• Records to process:
*** Begin section ***

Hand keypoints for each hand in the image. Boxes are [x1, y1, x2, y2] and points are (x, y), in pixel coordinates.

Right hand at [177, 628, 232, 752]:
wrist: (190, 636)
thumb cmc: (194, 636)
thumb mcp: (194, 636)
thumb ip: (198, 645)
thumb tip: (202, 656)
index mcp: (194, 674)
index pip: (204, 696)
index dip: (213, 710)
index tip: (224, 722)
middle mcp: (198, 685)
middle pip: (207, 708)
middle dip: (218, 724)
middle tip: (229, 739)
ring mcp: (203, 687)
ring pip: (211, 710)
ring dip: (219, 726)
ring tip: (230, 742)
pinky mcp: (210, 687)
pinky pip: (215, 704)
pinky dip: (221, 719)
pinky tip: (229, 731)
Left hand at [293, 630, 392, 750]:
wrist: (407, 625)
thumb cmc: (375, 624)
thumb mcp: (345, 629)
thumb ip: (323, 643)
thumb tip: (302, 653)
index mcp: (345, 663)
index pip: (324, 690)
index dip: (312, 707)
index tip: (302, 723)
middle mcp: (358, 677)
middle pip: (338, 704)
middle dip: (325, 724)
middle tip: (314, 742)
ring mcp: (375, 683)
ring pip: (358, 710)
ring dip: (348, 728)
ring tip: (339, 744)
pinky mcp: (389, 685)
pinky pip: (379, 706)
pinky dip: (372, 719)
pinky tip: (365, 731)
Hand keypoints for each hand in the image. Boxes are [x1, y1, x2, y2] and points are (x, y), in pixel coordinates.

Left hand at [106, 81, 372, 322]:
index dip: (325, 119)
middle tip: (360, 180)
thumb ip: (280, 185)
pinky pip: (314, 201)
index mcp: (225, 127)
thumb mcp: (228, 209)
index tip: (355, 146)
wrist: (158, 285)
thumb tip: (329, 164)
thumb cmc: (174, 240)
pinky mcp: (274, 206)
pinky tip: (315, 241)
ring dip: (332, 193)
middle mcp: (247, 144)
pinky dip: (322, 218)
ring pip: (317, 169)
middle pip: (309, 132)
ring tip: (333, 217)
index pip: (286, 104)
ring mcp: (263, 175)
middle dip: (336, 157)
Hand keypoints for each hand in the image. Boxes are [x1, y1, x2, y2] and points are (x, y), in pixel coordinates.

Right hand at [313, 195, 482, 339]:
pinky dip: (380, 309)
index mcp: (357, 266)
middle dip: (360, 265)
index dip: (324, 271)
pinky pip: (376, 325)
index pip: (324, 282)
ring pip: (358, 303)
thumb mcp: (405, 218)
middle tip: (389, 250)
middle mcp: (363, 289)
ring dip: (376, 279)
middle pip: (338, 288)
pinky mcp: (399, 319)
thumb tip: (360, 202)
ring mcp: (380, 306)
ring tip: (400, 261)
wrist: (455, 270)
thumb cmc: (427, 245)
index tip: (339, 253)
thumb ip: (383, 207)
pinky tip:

*** End section ***

• What the task asks: Reproduce, exactly, all the lines shown above.

• Answer box:
Hand keypoints for each hand in the image. Boxes are [x1, y1, x2, y2] and points are (x, y), in pixel coordinates.

Right hand at [177, 628, 232, 752]:
wrist: (190, 636)
thumb cmc: (194, 636)
thumb mcp: (194, 636)
thumb ip: (198, 645)
thumb tip: (202, 656)
index mcp: (194, 674)
index pip: (204, 696)
index dip: (213, 710)
index tip: (224, 722)
middle mcp: (198, 685)
middle pip: (207, 708)
middle dip: (218, 724)
middle tip: (229, 739)
ring mcp: (203, 687)
ring pip: (211, 710)
ring dip: (219, 726)
ring tip: (230, 742)
pinky mcp: (210, 687)
pinky pip: (215, 704)
pinky dip: (221, 719)
pinky tip: (229, 731)
Left hand at [293, 630, 392, 750]:
wrist: (407, 625)
thumb cmc: (375, 624)
thumb mcp: (345, 629)
thumb ip: (323, 643)
thumb tip: (302, 653)
index mcp: (345, 663)
index pip: (324, 690)
index dip: (312, 707)
index tip: (302, 723)
middle mcp: (358, 677)
middle pip: (338, 704)
middle dip: (325, 724)
middle tip: (314, 742)
ring mcp: (375, 683)
ring pip: (358, 710)
ring dip: (348, 728)
ring tip: (339, 744)
pinky mcp: (389, 685)
pinky pip: (379, 706)
pinky dip: (372, 719)
pinky tip: (365, 731)
Hand keypoints for each hand in the image. Boxes are [x1, y1, x2, y2] and points are (x, y), in pixel coordinates.

Left hand at [106, 81, 372, 322]:
index dip: (325, 119)
middle tip: (360, 180)
thumb ip: (280, 185)
pinky pip: (314, 201)
index mcp: (225, 127)
thumb mcp: (228, 209)
index tip: (355, 146)
wrist: (158, 285)
thumb tip: (329, 164)
thumb cmc: (174, 240)
pinky mcp: (274, 206)
pinky tip: (315, 241)
ring dip: (332, 193)
middle mcp: (247, 144)
pinky dip: (322, 218)
ring pip: (317, 169)
middle pip: (309, 132)
ring tip: (333, 217)
index pip: (286, 104)
ring mcp: (263, 175)
middle dip: (336, 157)
Hand keypoints for each hand in the image. Boxes are [x1, y1, x2, y2] and points are (x, y), in pixel coordinates.

Right hand at [313, 195, 482, 339]:
pinky dip: (380, 309)
index mcp: (357, 266)
middle dip: (360, 265)
index dip: (324, 271)
pinky pip: (376, 325)
index pip: (324, 282)
ring pip: (358, 303)
thumb mcp: (405, 218)
middle tip: (389, 250)
middle mcp: (363, 289)
ring dip: (376, 279)
middle pip: (338, 288)
pinky mcp: (399, 319)
thumb tip: (360, 202)
ring mcp: (380, 306)
ring tip: (400, 261)
wrist: (455, 270)
thumb cmc: (427, 245)
index tip: (339, 253)
thumb ip: (383, 207)
pinky tip:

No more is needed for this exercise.